* **GIVEN PROBLEM**: Retype each of the following lines word for word, with no changes.

* **STORED ROWS**:
======
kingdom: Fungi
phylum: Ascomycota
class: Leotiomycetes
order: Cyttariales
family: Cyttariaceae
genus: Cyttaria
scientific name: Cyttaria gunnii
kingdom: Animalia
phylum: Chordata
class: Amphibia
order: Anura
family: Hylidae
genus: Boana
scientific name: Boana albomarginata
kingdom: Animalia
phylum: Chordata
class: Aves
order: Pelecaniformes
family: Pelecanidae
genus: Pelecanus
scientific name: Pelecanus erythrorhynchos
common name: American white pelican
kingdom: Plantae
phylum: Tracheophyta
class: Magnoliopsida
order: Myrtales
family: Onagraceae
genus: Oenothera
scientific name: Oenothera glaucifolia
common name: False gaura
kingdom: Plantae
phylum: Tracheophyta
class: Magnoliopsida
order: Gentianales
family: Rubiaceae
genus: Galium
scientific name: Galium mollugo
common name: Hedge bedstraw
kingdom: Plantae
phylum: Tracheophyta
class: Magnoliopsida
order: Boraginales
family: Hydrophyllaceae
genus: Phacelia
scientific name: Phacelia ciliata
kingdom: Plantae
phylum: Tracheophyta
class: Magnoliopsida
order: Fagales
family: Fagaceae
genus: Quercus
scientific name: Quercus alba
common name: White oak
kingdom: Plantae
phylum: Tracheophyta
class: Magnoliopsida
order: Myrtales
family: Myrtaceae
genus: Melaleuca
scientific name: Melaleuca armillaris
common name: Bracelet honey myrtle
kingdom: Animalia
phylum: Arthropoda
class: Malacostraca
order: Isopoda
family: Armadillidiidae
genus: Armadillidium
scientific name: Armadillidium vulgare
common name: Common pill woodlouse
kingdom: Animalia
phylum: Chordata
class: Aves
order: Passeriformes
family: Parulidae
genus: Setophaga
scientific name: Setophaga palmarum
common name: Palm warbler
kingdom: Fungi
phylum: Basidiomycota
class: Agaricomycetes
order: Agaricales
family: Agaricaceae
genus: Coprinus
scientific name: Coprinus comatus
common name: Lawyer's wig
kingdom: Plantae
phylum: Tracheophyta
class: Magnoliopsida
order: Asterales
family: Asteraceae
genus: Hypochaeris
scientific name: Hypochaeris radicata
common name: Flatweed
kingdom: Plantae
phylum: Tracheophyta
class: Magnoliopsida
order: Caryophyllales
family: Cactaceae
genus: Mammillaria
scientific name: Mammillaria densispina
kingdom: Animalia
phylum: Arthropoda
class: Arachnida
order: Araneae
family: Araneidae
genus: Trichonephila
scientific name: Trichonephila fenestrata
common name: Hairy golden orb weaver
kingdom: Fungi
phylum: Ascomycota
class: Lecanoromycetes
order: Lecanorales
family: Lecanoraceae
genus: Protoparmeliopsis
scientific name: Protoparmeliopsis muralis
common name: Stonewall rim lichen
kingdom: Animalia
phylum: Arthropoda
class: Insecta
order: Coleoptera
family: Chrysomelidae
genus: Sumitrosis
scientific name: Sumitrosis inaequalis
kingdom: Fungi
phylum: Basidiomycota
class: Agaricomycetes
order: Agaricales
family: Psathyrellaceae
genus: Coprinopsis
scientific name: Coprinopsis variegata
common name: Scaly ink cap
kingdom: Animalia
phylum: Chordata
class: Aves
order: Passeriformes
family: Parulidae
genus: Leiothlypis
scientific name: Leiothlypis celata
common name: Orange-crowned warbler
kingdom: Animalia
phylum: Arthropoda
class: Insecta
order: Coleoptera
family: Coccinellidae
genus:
======
* **TASK RESULT**:
kingdom: Fungi
phylum: Ascomycota
class: Leotiomycetes
order: Cyttariales
family: Cyttariaceae
genus: Cyttaria
scientific name: Cyttaria gunnii
kingdom: Animalia
phylum: Chordata
class: Amphibia
order: Anura
family: Hylidae
genus: Boana
scientific name: Boana albomarginata
kingdom: Animalia
phylum: Chordata
class: Aves
order: Pelecaniformes
family: Pelecanidae
genus: Pelecanus
scientific name: Pelecanus erythrorhynchos
common name: American white pelican
kingdom: Plantae
phylum: Tracheophyta
class: Magnoliopsida
order: Myrtales
family: Onagraceae
genus: Oenothera
scientific name: Oenothera glaucifolia
common name: False gaura
kingdom: Plantae
phylum: Tracheophyta
class: Magnoliopsida
order: Gentianales
family: Rubiaceae
genus: Galium
scientific name: Galium mollugo
common name: Hedge bedstraw
kingdom: Plantae
phylum: Tracheophyta
class: Magnoliopsida
order: Boraginales
family: Hydrophyllaceae
genus: Phacelia
scientific name: Phacelia ciliata
kingdom: Plantae
phylum: Tracheophyta
class: Magnoliopsida
order: Fagales
family: Fagaceae
genus: Quercus
scientific name: Quercus alba
common name: White oak
kingdom: Plantae
phylum: Tracheophyta
class: Magnoliopsida
order: Myrtales
family: Myrtaceae
genus: Melaleuca
scientific name: Melaleuca armillaris
common name: Bracelet honey myrtle
kingdom: Animalia
phylum: Arthropoda
class: Malacostraca
order: Isopoda
family: Armadillidiidae
genus: Armadillidium
scientific name: Armadillidium vulgare
common name: Common pill woodlouse
kingdom: Animalia
phylum: Chordata
class: Aves
order: Passeriformes
family: Parulidae
genus: Setophaga
scientific name: Setophaga palmarum
common name: Palm warbler
kingdom: Fungi
phylum: Basidiomycota
class: Agaricomycetes
order: Agaricales
family: Agaricaceae
genus: Coprinus
scientific name: Coprinus comatus
common name: Lawyer's wig
kingdom: Plantae
phylum: Tracheophyta
class: Magnoliopsida
order: Asterales
family: Asteraceae
genus: Hypochaeris
scientific name: Hypochaeris radicata
common name: Flatweed
kingdom: Plantae
phylum: Tracheophyta
class: Magnoliopsida
order: Caryophyllales
family: Cactaceae
genus: Mammillaria
scientific name: Mammillaria densispina
kingdom: Animalia
phylum: Arthropoda
class: Arachnida
order: Araneae
family: Araneidae
genus: Trichonephila
scientific name: Trichonephila fenestrata
common name: Hairy golden orb weaver
kingdom: Fungi
phylum: Ascomycota
class: Lecanoromycetes
order: Lecanorales
family: Lecanoraceae
genus: Protoparmeliopsis
scientific name: Protoparmeliopsis muralis
common name: Stonewall rim lichen
kingdom: Animalia
phylum: Arthropoda
class: Insecta
order: Coleoptera
family: Chrysomelidae
genus: Sumitrosis
scientific name: Sumitrosis inaequalis
kingdom: Fungi
phylum: Basidiomycota
class: Agaricomycetes
order: Agaricales
family: Psathyrellaceae
genus: Coprinopsis
scientific name: Coprinopsis variegata
common name: Scaly ink cap
kingdom: Animalia
phylum: Chordata
class: Aves
order: Passeriformes
family: Parulidae
genus: Leiothlypis
scientific name: Leiothlypis celata
common name: Orange-crowned warbler
kingdom: Animalia
phylum: Arthropoda
class: Insecta
order: Coleoptera
family: Coccinellidae
genus:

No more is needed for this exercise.